Hemingway and Henry also have similar unhealthy obsessions and personality
flaws. Both men are eternally morbid, which shows itself in their obsessions
with war and death. Hemingway shows his melancholy belief that death is

inevitable through Frederic. Hemingway shows the reader that death ends life
before you have the chance to live it. This was undoubtedly one of the
reason's that Hemingway ended the book in Catherine Barkley's death and the
death of her child. Frederic says in response to the deaths:
"You died. You did not know what it was about. You never had time to learn.
They threw you in and told you the rules and the first time they caught you
off base they killed you^Å they killed you in the end. You could count on
that. Stay around and they would kill you."

Hemingway fought in more that one war and subsequently wrote more than one
novel about his experiences in them. Henry also could not leave the war for
even a moment, up until the end when he decides to desert. When Catherine
asks Frederic to stop talking about the war for awhile, he counters with,
"It's very hard, there's no place to drop it."

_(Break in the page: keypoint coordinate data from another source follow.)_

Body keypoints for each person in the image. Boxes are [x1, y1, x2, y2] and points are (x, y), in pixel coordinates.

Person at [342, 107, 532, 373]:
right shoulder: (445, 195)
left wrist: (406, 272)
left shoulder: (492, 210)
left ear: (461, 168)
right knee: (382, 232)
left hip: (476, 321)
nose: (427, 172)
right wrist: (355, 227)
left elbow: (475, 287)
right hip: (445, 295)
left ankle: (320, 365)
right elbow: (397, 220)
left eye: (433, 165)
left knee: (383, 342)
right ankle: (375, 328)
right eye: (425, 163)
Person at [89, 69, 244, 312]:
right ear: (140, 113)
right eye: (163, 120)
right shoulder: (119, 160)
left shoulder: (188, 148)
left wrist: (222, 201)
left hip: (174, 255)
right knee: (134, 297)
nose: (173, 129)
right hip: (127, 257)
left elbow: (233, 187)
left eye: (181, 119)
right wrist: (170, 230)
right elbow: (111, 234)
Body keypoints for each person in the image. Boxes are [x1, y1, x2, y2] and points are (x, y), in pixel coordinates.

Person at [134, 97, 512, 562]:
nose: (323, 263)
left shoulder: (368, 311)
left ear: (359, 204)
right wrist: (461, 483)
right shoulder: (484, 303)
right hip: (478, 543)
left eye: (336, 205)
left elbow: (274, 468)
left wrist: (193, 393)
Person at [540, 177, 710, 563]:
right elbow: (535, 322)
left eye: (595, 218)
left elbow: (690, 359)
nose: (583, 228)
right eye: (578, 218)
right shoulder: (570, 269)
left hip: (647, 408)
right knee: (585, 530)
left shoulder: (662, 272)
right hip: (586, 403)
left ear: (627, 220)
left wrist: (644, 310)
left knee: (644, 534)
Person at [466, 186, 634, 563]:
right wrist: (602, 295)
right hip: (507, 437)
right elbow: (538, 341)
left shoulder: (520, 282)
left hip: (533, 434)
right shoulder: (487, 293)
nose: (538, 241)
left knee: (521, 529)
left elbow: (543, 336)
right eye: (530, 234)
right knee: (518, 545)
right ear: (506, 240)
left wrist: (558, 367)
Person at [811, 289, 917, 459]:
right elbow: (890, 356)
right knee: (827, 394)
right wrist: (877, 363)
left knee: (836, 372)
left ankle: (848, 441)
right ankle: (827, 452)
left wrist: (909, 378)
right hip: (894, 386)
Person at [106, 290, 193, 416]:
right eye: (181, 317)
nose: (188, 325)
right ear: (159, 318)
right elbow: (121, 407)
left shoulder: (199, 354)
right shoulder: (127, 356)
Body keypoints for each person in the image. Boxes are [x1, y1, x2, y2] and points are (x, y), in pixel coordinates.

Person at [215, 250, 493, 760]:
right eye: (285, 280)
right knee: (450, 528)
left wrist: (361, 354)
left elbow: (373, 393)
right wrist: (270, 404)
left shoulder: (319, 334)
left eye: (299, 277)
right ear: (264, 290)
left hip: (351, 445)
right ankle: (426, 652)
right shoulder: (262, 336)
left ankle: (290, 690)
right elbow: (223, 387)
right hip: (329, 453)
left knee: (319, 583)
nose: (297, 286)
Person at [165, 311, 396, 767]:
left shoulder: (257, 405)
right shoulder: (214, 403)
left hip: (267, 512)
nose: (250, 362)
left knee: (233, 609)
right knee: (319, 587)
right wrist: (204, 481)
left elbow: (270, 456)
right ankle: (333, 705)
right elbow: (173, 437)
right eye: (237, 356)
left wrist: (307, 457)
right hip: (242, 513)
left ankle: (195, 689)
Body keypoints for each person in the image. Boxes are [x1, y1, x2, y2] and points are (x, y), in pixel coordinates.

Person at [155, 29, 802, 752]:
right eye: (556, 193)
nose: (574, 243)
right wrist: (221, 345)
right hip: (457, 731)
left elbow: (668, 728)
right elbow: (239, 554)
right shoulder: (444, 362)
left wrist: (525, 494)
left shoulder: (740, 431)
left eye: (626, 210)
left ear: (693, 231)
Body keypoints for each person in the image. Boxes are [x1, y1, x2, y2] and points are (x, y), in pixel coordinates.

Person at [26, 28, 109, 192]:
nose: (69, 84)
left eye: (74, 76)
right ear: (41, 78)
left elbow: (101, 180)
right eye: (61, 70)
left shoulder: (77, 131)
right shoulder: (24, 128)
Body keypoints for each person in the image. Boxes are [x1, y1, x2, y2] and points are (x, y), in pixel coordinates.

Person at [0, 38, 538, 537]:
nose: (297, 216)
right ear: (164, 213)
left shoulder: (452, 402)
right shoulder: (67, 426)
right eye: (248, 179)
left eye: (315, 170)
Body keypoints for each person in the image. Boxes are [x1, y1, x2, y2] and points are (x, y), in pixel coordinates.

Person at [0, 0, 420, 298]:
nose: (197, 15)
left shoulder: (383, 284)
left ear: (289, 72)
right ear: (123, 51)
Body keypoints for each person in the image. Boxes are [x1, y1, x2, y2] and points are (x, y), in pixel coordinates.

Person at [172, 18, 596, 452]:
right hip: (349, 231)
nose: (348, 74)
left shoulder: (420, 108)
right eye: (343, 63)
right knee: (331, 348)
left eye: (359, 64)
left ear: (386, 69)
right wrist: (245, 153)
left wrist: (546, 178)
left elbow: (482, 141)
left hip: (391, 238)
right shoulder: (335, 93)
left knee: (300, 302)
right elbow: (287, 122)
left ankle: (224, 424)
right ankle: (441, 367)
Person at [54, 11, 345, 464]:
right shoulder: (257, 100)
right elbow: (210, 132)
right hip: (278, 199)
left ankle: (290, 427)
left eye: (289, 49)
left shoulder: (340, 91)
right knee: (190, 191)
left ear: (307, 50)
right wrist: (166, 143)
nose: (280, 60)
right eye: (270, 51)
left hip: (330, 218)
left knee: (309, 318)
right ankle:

Essayist Wyndham Lewis in the book Twentieth Century Interpretations of A
Farewell to Arms says that the war years "were a democratic, a leveling
school" for Hemingway. Lewis feels that war was "a release" for Hemingway, an
"opportunity to show that he is a real man" (Gellens 76). The statement made
by Lewis is evidently true of Hemingway. One can see that he is obsessed with
war, much like Frederic Henry, because it is an outlet for him, or another
form of escape.
Another striking similarity between Hemingway and his character Henry, is
their isolationism. Edgar Johnson in Twentieth Century Interpretations of A
Farewell to Arms writes, "it is society as a whole that is rejected, social
responsibility, social concern." Henry, like Hemingway, leads a private life
as a detached, isolated individual. He socializes with the officers, talks
with the priest and visits the officer's brothel, but maintains only
superficial relationships. The only relationship that means anything to him
is Catherine, which is Hemingway's Agnes, both of which are isolated
relationships. Johnson says about Hemingway, "He will solve the problem of
dealing with the world by taking refuge in individualism and isolated personal
relationships and sensations" (Gellens 112-113). Happiness comes for
Hemingway and Henry only when they are in these relationships, away from the
pressures of society and their lives.
Ernest Hemingway once gave some advice to his fellow writer F. Scott
Fitzgerald. If something in life hurts you, you should use it in your
writing. In writing a Farewell to Arms, Hemingway followed his own advice.
In many ways, Frederic Henry was a psychological parallel to Hemingway. The
painful experiences of his own life, which were consciously and unconsciously
placed in this novel, helped make it a major literary achievement.